И ходил, приглядывался — куда? Летком на восход бы желательно, солнце встречать, да и сугрев первый не помешает никогда после ночки-то. На баню если — низковато, птица этого не любит; на сарай, да, больше некуда. На старую глянул скворечню: как они там? Воробей сидел в самом летке, заткнув его собою и грудку выпятив, хозяином глядел самодовольным, а самочки не видно было… нет, на забор вон порхнула с земли, серенькая, в клюве пушинка ли, перышко — время не теряют, однако, да и чего ждать-то.
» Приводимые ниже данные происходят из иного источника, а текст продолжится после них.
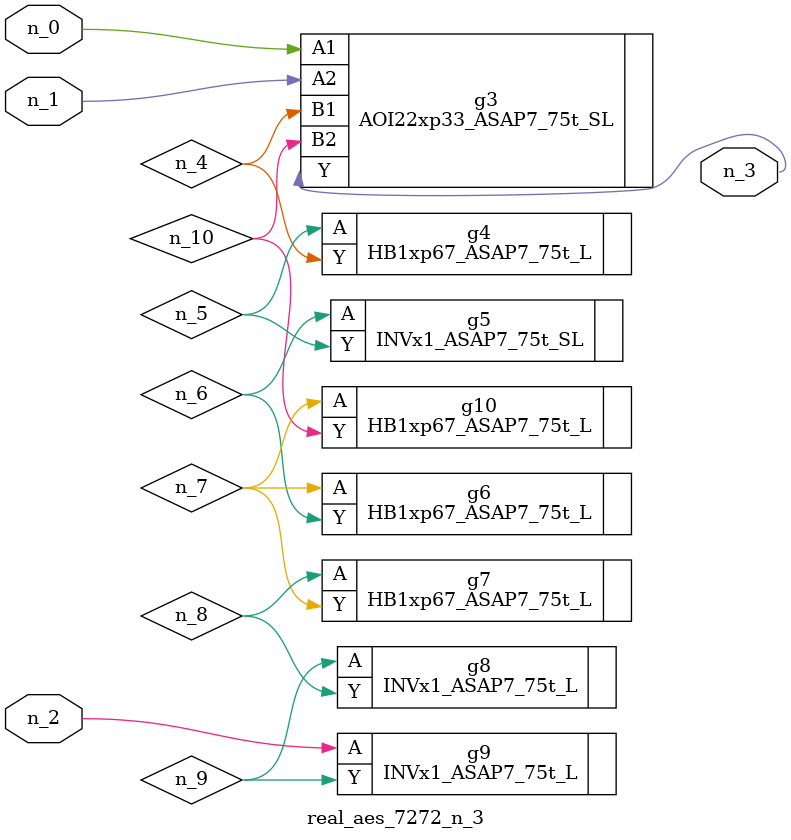
<source format=v>
module real_aes_7272_n_3 (n_0, n_2, n_1, n_3);
input n_0;
input n_2;
input n_1;
output n_3;
wire n_4;
wire n_5;
wire n_7;
wire n_8;
wire n_6;
wire n_9;
wire n_10;
AOI22xp33_ASAP7_75t_SL g3 ( .A1(n_0), .A2(n_1), .B1(n_4), .B2(n_10), .Y(n_3) );
INVx1_ASAP7_75t_L g9 ( .A(n_2), .Y(n_9) );
HB1xp67_ASAP7_75t_L g4 ( .A(n_5), .Y(n_4) );
INVx1_ASAP7_75t_SL g5 ( .A(n_6), .Y(n_5) );
HB1xp67_ASAP7_75t_L g6 ( .A(n_7), .Y(n_6) );
HB1xp67_ASAP7_75t_L g10 ( .A(n_7), .Y(n_10) );
HB1xp67_ASAP7_75t_L g7 ( .A(n_8), .Y(n_7) );
INVx1_ASAP7_75t_L g8 ( .A(n_9), .Y(n_8) );
endmodule
</source>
Когда закончил со всем, на часы, гречаниновскую память, поглядел: пустяки вроде, забава, а чуть не полдня провозился… Не ахти какой, может, на вид получился домок, но добротный, и теперь жильцов только ждать, квартирантов. И не замедлили они, уже прыгал по крыше и ветке, крутился у входа залетный какой-то воробьишко драный, бездомовный, покрикивал запальчиво — мое! мое! — будто потерянное нашел. И насмелился наконец, юркнул внутрь, не тесен вовсе леток; а когда высунулся, выскочил на ветку потом, чирикая что-то призывное уже, то видно было, что и увериться успел: мое!.. Еще за ордер подерись, крикун, больно легко жить хочешь.
VI
Больше, чем когда-либо, по-вдовьи постно, скучно было в избе — будто все ждала она кого; и он теперь все, считай, время свое во дворе проводил. Перекусил наскоро и к граблям опять, к лопате: вызовут если, выдернут завтра к сеялкам, то, считай, до конца посевной не прибран двор останется — уже сеют, у кого налажено. Продирал граблями бурьяны и давно не копанную, заклеклую в бесплодии, разве что сверху и ненадолго отпаренную малость по весне землю, прикидывал, где и что посадить-посеять, самое что ни на есть обиходное — лук-чеснок там, огурцы с помидорами, что у соседей семенного подвернется, у доброхотов. Наверх поглядывал иногда — без перемен, все те же лишь воробьи крутятся около, то вздорить начнут из-за нового жилья, хай поднимут, а то снимутся все, пропадут вдруг, будто еще важней где-то у них дела…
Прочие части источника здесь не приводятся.